И тут на меня снизошло озарение: так из-за путешествия в карете нас с таким истовым усердием проверяли на каждом пропускном пункте?

Тримас кашлянул и многозначительно посмотрел на меня. Наверное, он хотел, чтобы я скорее приняла извинения, и нас отпустили.

Я снова осмотрела имперца: средних лет. Спокойный. Но в нём чувствовалась некоторая жёсткость. Нужно было просто выразить понимание ситуации и распрощаться. Смириться с несправедливостью и ехать по своим делам.

– Дело было не только в способе путешествия, – тихо-тихо отозвалась я. – А в происхождении. В том, что я не коренная имперка.

Вскинулся и осуждающе качнул головой Тримас.
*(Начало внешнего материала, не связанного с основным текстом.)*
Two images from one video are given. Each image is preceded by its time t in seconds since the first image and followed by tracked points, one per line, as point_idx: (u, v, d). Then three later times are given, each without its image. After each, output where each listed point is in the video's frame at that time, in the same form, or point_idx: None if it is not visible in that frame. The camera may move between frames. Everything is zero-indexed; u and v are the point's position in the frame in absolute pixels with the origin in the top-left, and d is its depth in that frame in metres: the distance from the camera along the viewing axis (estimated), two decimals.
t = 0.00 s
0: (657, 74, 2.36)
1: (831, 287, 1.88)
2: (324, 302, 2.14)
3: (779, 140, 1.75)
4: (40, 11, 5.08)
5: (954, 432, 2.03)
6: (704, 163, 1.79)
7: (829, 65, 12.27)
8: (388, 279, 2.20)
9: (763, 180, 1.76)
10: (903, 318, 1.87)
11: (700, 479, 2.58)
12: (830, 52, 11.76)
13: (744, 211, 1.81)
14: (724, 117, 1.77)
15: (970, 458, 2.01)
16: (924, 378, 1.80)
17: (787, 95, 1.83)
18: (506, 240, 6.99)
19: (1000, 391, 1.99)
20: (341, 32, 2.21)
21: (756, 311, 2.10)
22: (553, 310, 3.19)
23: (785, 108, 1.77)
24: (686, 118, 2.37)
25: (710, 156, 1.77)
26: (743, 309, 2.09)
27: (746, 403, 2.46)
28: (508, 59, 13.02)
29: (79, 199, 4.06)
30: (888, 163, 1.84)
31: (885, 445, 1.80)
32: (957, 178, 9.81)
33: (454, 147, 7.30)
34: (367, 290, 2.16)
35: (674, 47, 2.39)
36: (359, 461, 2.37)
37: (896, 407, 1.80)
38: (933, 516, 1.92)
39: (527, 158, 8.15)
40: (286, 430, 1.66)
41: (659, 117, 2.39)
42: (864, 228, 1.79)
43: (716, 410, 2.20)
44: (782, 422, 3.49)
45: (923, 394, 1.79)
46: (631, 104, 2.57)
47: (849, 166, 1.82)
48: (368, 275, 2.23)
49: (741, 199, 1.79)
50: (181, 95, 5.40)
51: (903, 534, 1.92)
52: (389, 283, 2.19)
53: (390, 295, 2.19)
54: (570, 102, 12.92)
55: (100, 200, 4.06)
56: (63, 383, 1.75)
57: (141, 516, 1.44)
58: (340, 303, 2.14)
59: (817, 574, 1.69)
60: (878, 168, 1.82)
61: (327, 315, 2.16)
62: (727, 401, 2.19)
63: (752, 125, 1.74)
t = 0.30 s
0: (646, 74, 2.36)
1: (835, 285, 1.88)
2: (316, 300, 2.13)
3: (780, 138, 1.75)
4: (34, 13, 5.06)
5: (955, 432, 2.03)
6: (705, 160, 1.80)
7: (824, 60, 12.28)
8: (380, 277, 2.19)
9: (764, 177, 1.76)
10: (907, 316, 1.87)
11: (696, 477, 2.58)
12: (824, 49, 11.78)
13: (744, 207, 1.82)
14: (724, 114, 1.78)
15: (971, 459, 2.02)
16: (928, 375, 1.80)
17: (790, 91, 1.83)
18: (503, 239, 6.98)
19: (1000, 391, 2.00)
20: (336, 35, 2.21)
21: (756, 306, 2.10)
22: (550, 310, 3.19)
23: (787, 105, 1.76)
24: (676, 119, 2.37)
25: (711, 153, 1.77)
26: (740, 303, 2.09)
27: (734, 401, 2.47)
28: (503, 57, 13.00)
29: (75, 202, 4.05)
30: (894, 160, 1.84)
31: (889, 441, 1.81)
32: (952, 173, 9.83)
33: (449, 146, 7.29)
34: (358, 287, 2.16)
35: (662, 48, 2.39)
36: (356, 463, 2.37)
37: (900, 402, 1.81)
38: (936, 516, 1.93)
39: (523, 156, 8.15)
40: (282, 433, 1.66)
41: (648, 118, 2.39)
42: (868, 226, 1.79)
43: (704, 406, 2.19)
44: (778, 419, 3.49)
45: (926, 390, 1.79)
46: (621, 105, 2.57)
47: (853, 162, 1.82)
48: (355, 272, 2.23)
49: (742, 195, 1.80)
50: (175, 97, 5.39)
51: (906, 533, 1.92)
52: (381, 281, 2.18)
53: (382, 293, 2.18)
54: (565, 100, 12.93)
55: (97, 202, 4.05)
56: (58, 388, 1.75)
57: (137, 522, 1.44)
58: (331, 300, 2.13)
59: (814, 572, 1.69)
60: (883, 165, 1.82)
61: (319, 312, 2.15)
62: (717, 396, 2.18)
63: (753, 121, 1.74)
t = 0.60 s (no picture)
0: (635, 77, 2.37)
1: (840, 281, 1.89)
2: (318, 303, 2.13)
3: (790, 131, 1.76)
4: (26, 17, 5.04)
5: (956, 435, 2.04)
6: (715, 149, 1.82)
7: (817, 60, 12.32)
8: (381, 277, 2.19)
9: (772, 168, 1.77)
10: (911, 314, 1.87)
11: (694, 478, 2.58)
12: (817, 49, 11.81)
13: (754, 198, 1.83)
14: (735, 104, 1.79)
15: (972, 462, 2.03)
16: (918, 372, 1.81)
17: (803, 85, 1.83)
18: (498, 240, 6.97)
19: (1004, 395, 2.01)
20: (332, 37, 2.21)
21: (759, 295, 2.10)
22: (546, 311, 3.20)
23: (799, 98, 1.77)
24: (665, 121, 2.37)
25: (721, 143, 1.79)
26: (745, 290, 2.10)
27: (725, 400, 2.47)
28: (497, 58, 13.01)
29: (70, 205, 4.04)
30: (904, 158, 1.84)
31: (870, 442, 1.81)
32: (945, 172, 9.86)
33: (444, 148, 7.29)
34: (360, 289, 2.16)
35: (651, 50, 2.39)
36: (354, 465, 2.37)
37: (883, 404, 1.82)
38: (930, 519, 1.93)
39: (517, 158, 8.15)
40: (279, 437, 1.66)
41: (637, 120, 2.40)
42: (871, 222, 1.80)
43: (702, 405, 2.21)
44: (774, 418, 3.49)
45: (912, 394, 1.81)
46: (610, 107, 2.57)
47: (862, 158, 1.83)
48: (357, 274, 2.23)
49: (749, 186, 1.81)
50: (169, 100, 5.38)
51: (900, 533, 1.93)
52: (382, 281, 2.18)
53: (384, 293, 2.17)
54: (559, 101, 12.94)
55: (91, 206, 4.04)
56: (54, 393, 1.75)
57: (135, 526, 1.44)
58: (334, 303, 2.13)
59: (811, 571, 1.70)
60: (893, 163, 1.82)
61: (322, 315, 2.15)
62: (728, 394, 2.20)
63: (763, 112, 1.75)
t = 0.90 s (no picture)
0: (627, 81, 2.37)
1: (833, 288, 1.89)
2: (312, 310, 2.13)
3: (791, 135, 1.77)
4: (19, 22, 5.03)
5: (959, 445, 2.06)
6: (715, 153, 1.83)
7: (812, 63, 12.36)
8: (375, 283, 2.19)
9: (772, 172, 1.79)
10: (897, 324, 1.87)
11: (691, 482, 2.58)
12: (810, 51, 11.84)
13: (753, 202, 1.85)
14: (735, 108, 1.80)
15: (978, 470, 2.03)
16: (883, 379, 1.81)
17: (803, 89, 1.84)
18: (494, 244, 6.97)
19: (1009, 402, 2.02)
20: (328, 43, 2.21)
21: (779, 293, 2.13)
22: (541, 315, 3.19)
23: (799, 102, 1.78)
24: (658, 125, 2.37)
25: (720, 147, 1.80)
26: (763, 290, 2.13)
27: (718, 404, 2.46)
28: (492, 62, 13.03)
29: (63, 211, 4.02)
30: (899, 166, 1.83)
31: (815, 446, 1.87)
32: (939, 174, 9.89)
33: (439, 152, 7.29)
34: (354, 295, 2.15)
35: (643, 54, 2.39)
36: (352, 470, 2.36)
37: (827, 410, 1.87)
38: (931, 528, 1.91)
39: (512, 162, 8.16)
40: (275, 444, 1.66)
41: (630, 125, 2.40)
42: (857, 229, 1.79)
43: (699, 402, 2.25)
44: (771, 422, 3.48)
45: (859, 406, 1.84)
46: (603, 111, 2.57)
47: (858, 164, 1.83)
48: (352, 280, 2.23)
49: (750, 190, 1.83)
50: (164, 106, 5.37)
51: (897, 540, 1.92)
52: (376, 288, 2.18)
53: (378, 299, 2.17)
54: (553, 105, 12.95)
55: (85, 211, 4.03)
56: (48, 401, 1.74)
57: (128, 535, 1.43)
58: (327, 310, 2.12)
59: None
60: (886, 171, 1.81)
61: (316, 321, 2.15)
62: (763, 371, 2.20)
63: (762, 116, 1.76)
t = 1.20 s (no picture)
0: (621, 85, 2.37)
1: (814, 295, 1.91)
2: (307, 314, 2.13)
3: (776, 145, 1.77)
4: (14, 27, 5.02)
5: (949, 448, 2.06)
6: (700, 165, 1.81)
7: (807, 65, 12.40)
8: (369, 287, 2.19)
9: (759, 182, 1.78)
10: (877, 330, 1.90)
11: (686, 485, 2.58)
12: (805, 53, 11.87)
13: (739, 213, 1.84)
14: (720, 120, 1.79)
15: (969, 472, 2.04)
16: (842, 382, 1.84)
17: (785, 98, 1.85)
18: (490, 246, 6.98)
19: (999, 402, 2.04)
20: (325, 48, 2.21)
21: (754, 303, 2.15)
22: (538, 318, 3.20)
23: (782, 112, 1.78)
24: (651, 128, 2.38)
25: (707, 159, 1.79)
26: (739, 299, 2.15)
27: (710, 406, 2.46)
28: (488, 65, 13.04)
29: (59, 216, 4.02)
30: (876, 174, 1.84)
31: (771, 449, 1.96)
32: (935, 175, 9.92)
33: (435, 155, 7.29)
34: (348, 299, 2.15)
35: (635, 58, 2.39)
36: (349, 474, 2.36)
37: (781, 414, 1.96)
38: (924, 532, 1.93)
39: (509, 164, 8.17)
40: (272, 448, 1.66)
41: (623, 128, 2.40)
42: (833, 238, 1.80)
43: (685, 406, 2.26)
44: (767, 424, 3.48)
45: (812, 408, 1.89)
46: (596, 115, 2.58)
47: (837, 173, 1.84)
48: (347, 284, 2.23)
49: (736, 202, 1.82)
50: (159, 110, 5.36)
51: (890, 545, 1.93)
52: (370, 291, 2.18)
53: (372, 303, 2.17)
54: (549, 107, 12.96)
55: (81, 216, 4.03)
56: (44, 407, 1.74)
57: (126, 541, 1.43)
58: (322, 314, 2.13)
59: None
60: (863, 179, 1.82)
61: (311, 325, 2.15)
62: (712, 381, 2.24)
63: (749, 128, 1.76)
Будь он аристократом – точно принялся бы за меня извиняться, но он не мог отвечать за меня.

Чуть прищурился имперец, сжал и разжал челюсть.

Зачем я это сказала? Дура!

Сердце сдавило тисками: имперец ведь может в отместку задержать меня здесь. На несколько дней. Эта Сюэ сживёт меня со свету. Я почти не дышала.

– Некоторые ненавидят нас за то, что мы – коренные имперцы, – он сохранял спокойствие. – Нас ненавидят, мы ненавидим – и не всегда тех, кто отвечает нам взаимностью. Такова жизнь. В этом вы ещё не раз убедитесь. Счастливого обучения в Академии.

10. 10: Марс

Этим утром все первокурсники должны будут пройти сквозь триумфальные арки в кампус, выслушать приветственную речь и познакомиться с Академией. Волнительный момент, ради которого всем новичкам пришлось ждать в пригороде, завистливо поглядывая на старших студентов, которые свободно проходили на закрытую территорию и заселялись в свои дортуары и особняки.

Ночью я, как и многие первогодки, почти не спал и теперь, причёсывая непослушные волосы, с сожалением отмечал в зеркале тени, пролёгшие под разноцветными глазами. Из-за этих теней я казался каким-то помятым, будто всю ночь отмечал, как некоторые не только первогодки, но и старшекурсники.

Я невольно скривился, вспоминая, как вечером чуть не нарвался на дуэль только потому, что не хотел засиживаться допоздна и упиваться шампанским. И всё из-за Гадулы: умел он подначивать, не меня, так своих приятелей, которые ему в рот смотрели. Привязался, когда я мимо террасы ресторана провожал баронесс в гостиницу. Полагаю, причина тому банальная конкуренция: если он передал мне записку от тайной стражи, то и сам их агент, хочет стать спутником Лонгвея.

Закончив с волосами, я поправил и без того идеально завязанный галстук и пристегнул шпагу. Основную часть вещей накануне забрали слуги Академии, остальное отправят служащие гостиницы. Как только окажусь в кампусе – перейду под юрисдикцию Академии. Конечно, при желании тайная стража и там может меня достать, но по закону я буду подсуден только собранию профессоров. Какая никакая, а защита.

Практически свобода…

И потому снова казалось, что всё сорвётся. Тем более теперь, когда за эти несколько дней, пока я гулял с баронессами и заводил новые знакомства в переполненном студентами пригороде, Лонгвей соизволил только раз пообщаться со мной – на завтраке в гостинице, чтобы изобразить знакомство. После этого я видел Лонгвея лишь со стороны в разных шумных компаниях, чаще всего – Гадулы.

Хвост никак это не комментировал, но по разговору мне показалось, что отпустили меня сюда приглядывать за Лонгвеем, поэтому его отдаление начинало нервировать: вдруг тайные стражники передумают и вернут меня в Золотой город?

У них нет причин делать это.

Отступив на несколько шагов, я покрутился перед зеркалом и, убедившись, что всё отлично, с улыбкой вышел из номера. В коридоре, полном сияния ажурных светильников, никого не было, но снизу доносились голоса. Взбудораженные. У меня по спине побежали приятные мурашки, сердце застучало быстрее, появилось какая-то ненужная нервозность.